Do you have a shoe-related question? Or a running shoe question, specific to Mizuno for the Mizuno Shoe Guy? If you have a question you’d like him to answer, send it to Shoeguy@Mizunousa.com. If we pick your question for the Mizuno Shoe Guy to answer, we’ll send you a beautiful Mizuno DryScience T-shirt.
Q: I love the Wave Nirvana and still have a few pair left. I have heard they will be discontinued. If so, will it be available in next generation of Mizuno shoes? Also, what is the closest current Mizuno to the Nirvana in terms of support? Phil Franklin, Nashville, Tennessee
A: You have heard correctly: The Wave Nirvana has been discontinued and it will not be available in the future. But there is a new support shoe in the pipeline which will be out in January, 2014. Until then, the most comparable Mizuno to the Nirvana is the Wave Alchemy. It is just as supportive as the Nirvana was, weighs about the same and is just as durable.
Need more support?
Q: Hi MSG. I am 35 years old and run three or four half marathons a year and want to move up to a marathon. I am not pleased with my current shoes and want to switch to Mizunos, but I am confused which one is the best for me. I have knee issues and think I need greater support, but I don’t know the difference between stability and neutral shoes. Can you explain the difference and recommend a specific shoe for me? Chrysostomos Eliades, Athens, Greece
A: Stability is synonymous with support. A stability shoe offers some degree of medial support (the inner side of the shoe) to reduce the amount a foot pronates which is the distinctive collapse of the arch. Some pronation is normal; too much can be injurious. A neutral shoe emphasizes cushioning, rather than support. Runners who are biomechanically efficient in their gait—don’t pronate to excess—usually are more comfortable in neutral shoes. Which type of shoe would be best for you? Probably support. Often knee issues occur because of lack of lower leg stability which would be addressed with a more supportive shoe. I would definitely recommend the Mizuno Wave Inspire 9 which is moderately supportive, flexible and well-cushioned.
Big, fast man
Q: Mr. Shoe Guy, I have problems finding shoes that will hold up well for me because of my size (6-3, 215 pounds) and speed work (5:30 to 6-minute pace). I used to like softer shoes such as as the Nike Pegasus and Brooks Ghost, but after getting a pair of Wave Rider 15s last year I switched to the firmer ride. I would like to get another pair of more cushioned Mizuno shoes for longer runs and trying to decide between the Wave Creation and Wave Enigma. What would you suggest? Phillip Jones, Buda, Texas
A: Both the Creation and Enigma are extremely well-cushioned shoes that are fine for long runs. The difference is the Creation has a full-length Infinity Wave which provides great arch support and rearfoot durability. The Enigma also has a full-length Wave plate, but it doesn’t have the same arch or rearfoot cushioning as the Creation. But the Enigma is slightly lighter than the Creation and has a softer midsole. And even though both shoes are classified as maximum neutral shoes, the Enigma has a more supportive ride than the Creation. If I had to choose between the two as a long run shoe which is most compatible with the Wave Rider, I would go with the Wave Enigma. In fact, I do. I use it as my long run shoe because of its uncompromising cushioning.

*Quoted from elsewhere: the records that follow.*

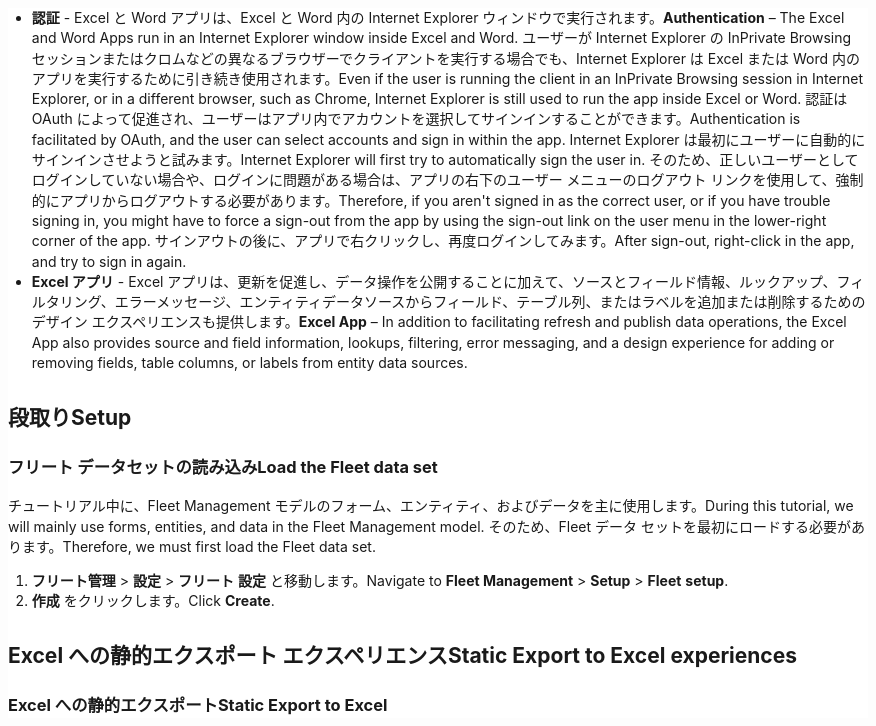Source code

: -   <span data-ttu-id="3a51a-125">**認証** - Excel と Word アプリは、Excel と Word 内の Internet Explorer ウィンドウで実行されます。</span><span class="sxs-lookup"><span data-stu-id="3a51a-125">**Authentication** – The Excel and Word Apps run in an Internet Explorer window inside Excel and Word.</span></span> <span data-ttu-id="3a51a-126">ユーザーが Internet Explorer の InPrivate Browsing セッションまたはクロムなどの異なるブラウザーでクライアントを実行する場合でも、Internet Explorer は Excel または Word 内のアプリを実行するために引き続き使用されます。</span><span class="sxs-lookup"><span data-stu-id="3a51a-126">Even if the user is running the client in an InPrivate Browsing session in Internet Explorer, or in a different browser, such as Chrome, Internet Explorer is still used to run the app inside Excel or Word.</span></span> <span data-ttu-id="3a51a-127">認証は OAuth によって促進され、ユーザーはアプリ内でアカウントを選択してサインインすることができます。</span><span class="sxs-lookup"><span data-stu-id="3a51a-127">Authentication is facilitated by OAuth, and the user can select accounts and sign in within the app.</span></span> <span data-ttu-id="3a51a-128">Internet Explorer は最初にユーザーに自動的にサインインさせようと試みます。</span><span class="sxs-lookup"><span data-stu-id="3a51a-128">Internet Explorer will first try to automatically sign the user in.</span></span> <span data-ttu-id="3a51a-129">そのため、正しいユーザーとしてログインしていない場合や、ログインに問題がある場合は、アプリの右下のユーザー メニューのログアウト リンクを使用して、強制的にアプリからログアウトする必要があります。</span><span class="sxs-lookup"><span data-stu-id="3a51a-129">Therefore, if you aren't signed in as the correct user, or if you have trouble signing in, you might have to force a sign-out from the app by using the sign-out link on the user menu in the lower-right corner of the app.</span></span> <span data-ttu-id="3a51a-130">サインアウトの後に、アプリで右クリックし、再度ログインしてみます。</span><span class="sxs-lookup"><span data-stu-id="3a51a-130">After sign-out, right-click in the app, and try to sign in again.</span></span>
-   <span data-ttu-id="3a51a-131">**Excel アプリ** - Excel アプリは、更新を促進し、データ操作を公開することに加えて、ソースとフィールド情報、ルックアップ、フィルタリング、エラーメッセージ、エンティティデータソースからフィールド、テーブル列、またはラベルを追加または削除するためのデザイン エクスペリエンスも提供します。</span><span class="sxs-lookup"><span data-stu-id="3a51a-131">**Excel App** – In addition to facilitating refresh and publish data operations, the Excel App also provides source and field information, lookups, filtering, error messaging, and a design experience for adding or removing fields, table columns, or labels from entity data sources.</span></span>

## <a name="setup"></a><span data-ttu-id="3a51a-132">段取り</span><span class="sxs-lookup"><span data-stu-id="3a51a-132">Setup</span></span>
### <a name="load-the-fleet-data-set"></a><span data-ttu-id="3a51a-133">フリート データセットの読み込み</span><span class="sxs-lookup"><span data-stu-id="3a51a-133">Load the Fleet data set</span></span>

<span data-ttu-id="3a51a-134">チュートリアル中に、Fleet Management モデルのフォーム、エンティティ、およびデータを主に使用します。</span><span class="sxs-lookup"><span data-stu-id="3a51a-134">During this tutorial, we will mainly use forms, entities, and data in the Fleet Management model.</span></span> <span data-ttu-id="3a51a-135">そのため、Fleet データ セットを最初にロードする必要があります。</span><span class="sxs-lookup"><span data-stu-id="3a51a-135">Therefore, we must first load the Fleet data set.</span></span>

1.  <span data-ttu-id="3a51a-136">**フリート管理** &gt; **設定** &gt; **フリート** **設定** と移動します。</span><span class="sxs-lookup"><span data-stu-id="3a51a-136">Navigate to **Fleet Management** &gt; **Setup** &gt; **Fleet** **setup**.</span></span>
2.  <span data-ttu-id="3a51a-137">**作成** をクリックします。</span><span class="sxs-lookup"><span data-stu-id="3a51a-137">Click **Create**.</span></span>

## <a name="static-export-to-excel-experiences"></a><span data-ttu-id="3a51a-138">Excel への静的エクスポート エクスペリエンス</span><span class="sxs-lookup"><span data-stu-id="3a51a-138">Static Export to Excel experiences</span></span>
### <a name="static-export-to-excel"></a><span data-ttu-id="3a51a-139">Excel への静的エクスポート</span><span class="sxs-lookup"><span data-stu-id="3a51a-139">Static Export to Excel</span></span>
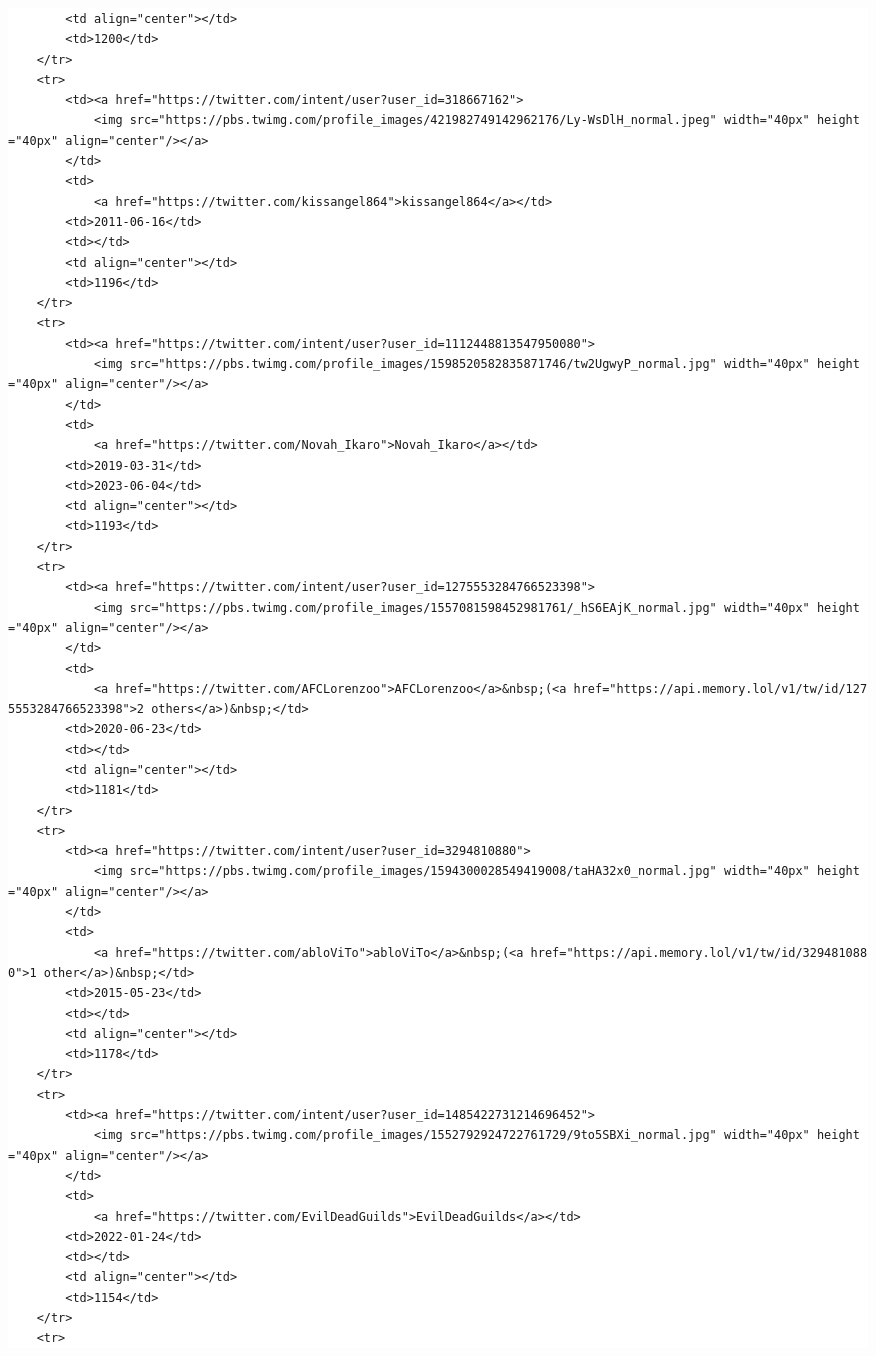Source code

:             <td align="center"></td>
            <td>1200</td>
        </tr>
        <tr>
            <td><a href="https://twitter.com/intent/user?user_id=318667162">
                <img src="https://pbs.twimg.com/profile_images/421982749142962176/Ly-WsDlH_normal.jpeg" width="40px" height="40px" align="center"/></a>
            </td>
            <td>
                <a href="https://twitter.com/kissangel864">kissangel864</a></td>
            <td>2011-06-16</td>
            <td></td>
            <td align="center"></td>
            <td>1196</td>
        </tr>
        <tr>
            <td><a href="https://twitter.com/intent/user?user_id=1112448813547950080">
                <img src="https://pbs.twimg.com/profile_images/1598520582835871746/tw2UgwyP_normal.jpg" width="40px" height="40px" align="center"/></a>
            </td>
            <td>
                <a href="https://twitter.com/Novah_Ikaro">Novah_Ikaro</a></td>
            <td>2019-03-31</td>
            <td>2023-06-04</td>
            <td align="center"></td>
            <td>1193</td>
        </tr>
        <tr>
            <td><a href="https://twitter.com/intent/user?user_id=1275553284766523398">
                <img src="https://pbs.twimg.com/profile_images/1557081598452981761/_hS6EAjK_normal.jpg" width="40px" height="40px" align="center"/></a>
            </td>
            <td>
                <a href="https://twitter.com/AFCLorenzoo">AFCLorenzoo</a>&nbsp;(<a href="https://api.memory.lol/v1/tw/id/1275553284766523398">2 others</a>)&nbsp;</td>
            <td>2020-06-23</td>
            <td></td>
            <td align="center"></td>
            <td>1181</td>
        </tr>
        <tr>
            <td><a href="https://twitter.com/intent/user?user_id=3294810880">
                <img src="https://pbs.twimg.com/profile_images/1594300028549419008/taHA32x0_normal.jpg" width="40px" height="40px" align="center"/></a>
            </td>
            <td>
                <a href="https://twitter.com/abloViTo">abloViTo</a>&nbsp;(<a href="https://api.memory.lol/v1/tw/id/3294810880">1 other</a>)&nbsp;</td>
            <td>2015-05-23</td>
            <td></td>
            <td align="center"></td>
            <td>1178</td>
        </tr>
        <tr>
            <td><a href="https://twitter.com/intent/user?user_id=1485422731214696452">
                <img src="https://pbs.twimg.com/profile_images/1552792924722761729/9to5SBXi_normal.jpg" width="40px" height="40px" align="center"/></a>
            </td>
            <td>
                <a href="https://twitter.com/EvilDeadGuilds">EvilDeadGuilds</a></td>
            <td>2022-01-24</td>
            <td></td>
            <td align="center"></td>
            <td>1154</td>
        </tr>
        <tr>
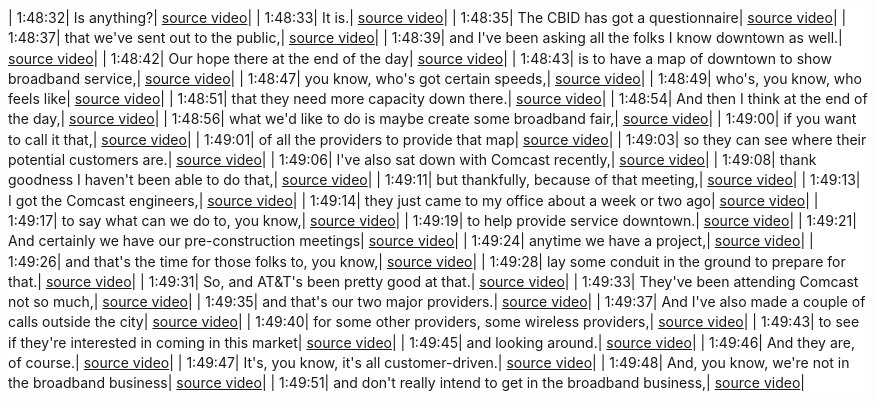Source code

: | 1:48:32| Is anything?| [source video](https://archive.org/details/citycouncilworkshop130521budgethearingpart1?start=6512)|
| 1:48:33| It is.| [source video](https://archive.org/details/citycouncilworkshop130521budgethearingpart1?start=6513)|
| 1:48:35| The CBID has got a questionnaire| [source video](https://archive.org/details/citycouncilworkshop130521budgethearingpart1?start=6515)|
| 1:48:37| that we've sent out to the public,| [source video](https://archive.org/details/citycouncilworkshop130521budgethearingpart1?start=6517)|
| 1:48:39| and I've been asking all the folks I know downtown as well.| [source video](https://archive.org/details/citycouncilworkshop130521budgethearingpart1?start=6519)|
| 1:48:42| Our hope there at the end of the day| [source video](https://archive.org/details/citycouncilworkshop130521budgethearingpart1?start=6522)|
| 1:48:43| is to have a map of downtown to show broadband service,| [source video](https://archive.org/details/citycouncilworkshop130521budgethearingpart1?start=6523)|
| 1:48:47| you know, who's got certain speeds,| [source video](https://archive.org/details/citycouncilworkshop130521budgethearingpart1?start=6527)|
| 1:48:49| who's, you know, who feels like| [source video](https://archive.org/details/citycouncilworkshop130521budgethearingpart1?start=6529)|
| 1:48:51| that they need more capacity down there.| [source video](https://archive.org/details/citycouncilworkshop130521budgethearingpart1?start=6531)|
| 1:48:54| And then I think at the end of the day,| [source video](https://archive.org/details/citycouncilworkshop130521budgethearingpart1?start=6534)|
| 1:48:56| what we'd like to do is maybe create some broadband fair,| [source video](https://archive.org/details/citycouncilworkshop130521budgethearingpart1?start=6536)|
| 1:49:00| if you want to call it that,| [source video](https://archive.org/details/citycouncilworkshop130521budgethearingpart1?start=6540)|
| 1:49:01| of all the providers to provide that map| [source video](https://archive.org/details/citycouncilworkshop130521budgethearingpart1?start=6541)|
| 1:49:03| so they can see where their potential customers are.| [source video](https://archive.org/details/citycouncilworkshop130521budgethearingpart1?start=6543)|
| 1:49:06| I've also sat down with Comcast recently,| [source video](https://archive.org/details/citycouncilworkshop130521budgethearingpart1?start=6546)|
| 1:49:08| thank goodness I haven't been able to do that,| [source video](https://archive.org/details/citycouncilworkshop130521budgethearingpart1?start=6548)|
| 1:49:11| but thankfully, because of that meeting,| [source video](https://archive.org/details/citycouncilworkshop130521budgethearingpart1?start=6551)|
| 1:49:13| I got the Comcast engineers,| [source video](https://archive.org/details/citycouncilworkshop130521budgethearingpart1?start=6553)|
| 1:49:14| they just came to my office about a week or two ago| [source video](https://archive.org/details/citycouncilworkshop130521budgethearingpart1?start=6554)|
| 1:49:17| to say what can we do to, you know,| [source video](https://archive.org/details/citycouncilworkshop130521budgethearingpart1?start=6557)|
| 1:49:19| to help provide service downtown.| [source video](https://archive.org/details/citycouncilworkshop130521budgethearingpart1?start=6559)|
| 1:49:21| And certainly we have our pre-construction meetings| [source video](https://archive.org/details/citycouncilworkshop130521budgethearingpart1?start=6561)|
| 1:49:24| anytime we have a project,| [source video](https://archive.org/details/citycouncilworkshop130521budgethearingpart1?start=6564)|
| 1:49:26| and that's the time for those folks to, you know,| [source video](https://archive.org/details/citycouncilworkshop130521budgethearingpart1?start=6566)|
| 1:49:28| lay some conduit in the ground to prepare for that.| [source video](https://archive.org/details/citycouncilworkshop130521budgethearingpart1?start=6568)|
| 1:49:31| So, and AT&T's been pretty good at that.| [source video](https://archive.org/details/citycouncilworkshop130521budgethearingpart1?start=6571)|
| 1:49:33| They've been attending Comcast not so much,| [source video](https://archive.org/details/citycouncilworkshop130521budgethearingpart1?start=6573)|
| 1:49:35| and that's our two major providers.| [source video](https://archive.org/details/citycouncilworkshop130521budgethearingpart1?start=6575)|
| 1:49:37| And I've also made a couple of calls outside the city| [source video](https://archive.org/details/citycouncilworkshop130521budgethearingpart1?start=6577)|
| 1:49:40| for some other providers, some wireless providers,| [source video](https://archive.org/details/citycouncilworkshop130521budgethearingpart1?start=6580)|
| 1:49:43| to see if they're interested in coming in this market| [source video](https://archive.org/details/citycouncilworkshop130521budgethearingpart1?start=6583)|
| 1:49:45| and looking around.| [source video](https://archive.org/details/citycouncilworkshop130521budgethearingpart1?start=6585)|
| 1:49:46| And they are, of course.| [source video](https://archive.org/details/citycouncilworkshop130521budgethearingpart1?start=6586)|
| 1:49:47| It's, you know, it's all customer-driven.| [source video](https://archive.org/details/citycouncilworkshop130521budgethearingpart1?start=6587)|
| 1:49:48| And, you know, we're not in the broadband business| [source video](https://archive.org/details/citycouncilworkshop130521budgethearingpart1?start=6588)|
| 1:49:51| and don't really intend to get in the broadband business,| [source video](https://archive.org/details/citycouncilworkshop130521budgethearingpart1?start=6591)|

Minimalist for ITB issues?
Q: I saw your thread on the Runner’s World Shoe Forum and I’m hoping you can make a recommendation. I don’t live near any running stores to try on shoes and get advice so I thought I would ask you directly. I normally wear Vibram Five Fingers and recently moved to Altra shoes, but I overpronate and have had ITB problems. I’m beginning to think I am in the wrong shoes and need to back to a more traditional shoe. Do you agree and can you suggest a Mizuno for me? Liz Killian, Troup, Texas
A: Liz, minimalist shoes such as the type you have been wearing are not for every runner. In fact, only a small percentage of runners can safely wear them due to lack of support and cushioning. If you overpronate, they are definitely not for you. My guess is the ITB pain you are suffering from is probably attributable to a lack of shoe support. Instead of seeking the lightest shoes, I would suggest wearing more conventional shoes such as the Mizuno Wave Inspire 9 or the Wave Rider 16. Both have a normal heel heights, are relatively light and are well-cushioned. The difference between the two is the Inspire is more supportive than the Rider. If you overpronate, I would go with the Inspire.
Need wider toebox
Q: Bob, I normally run between 40 and 50 miles per week and love my Mizunos. My only complaint is narrow toebox. Cough, cough…hate to gripe, but my Mizunos just aren’t wide enough for me and I have blisters to prove it. I would really like to see Mizuno make some women’s shoes with a wider toe area. Any chance of that happening? Christina Minch, Holly Springs, North Carolina
A: Your wish is our command. Actually, our two popular shoes—the Wave Rider and Wave Inspire—are both available in an extra wide width (D) for women. Not all running stores carry the wider width in stock, but they can certainly special order it for you without any extra charge.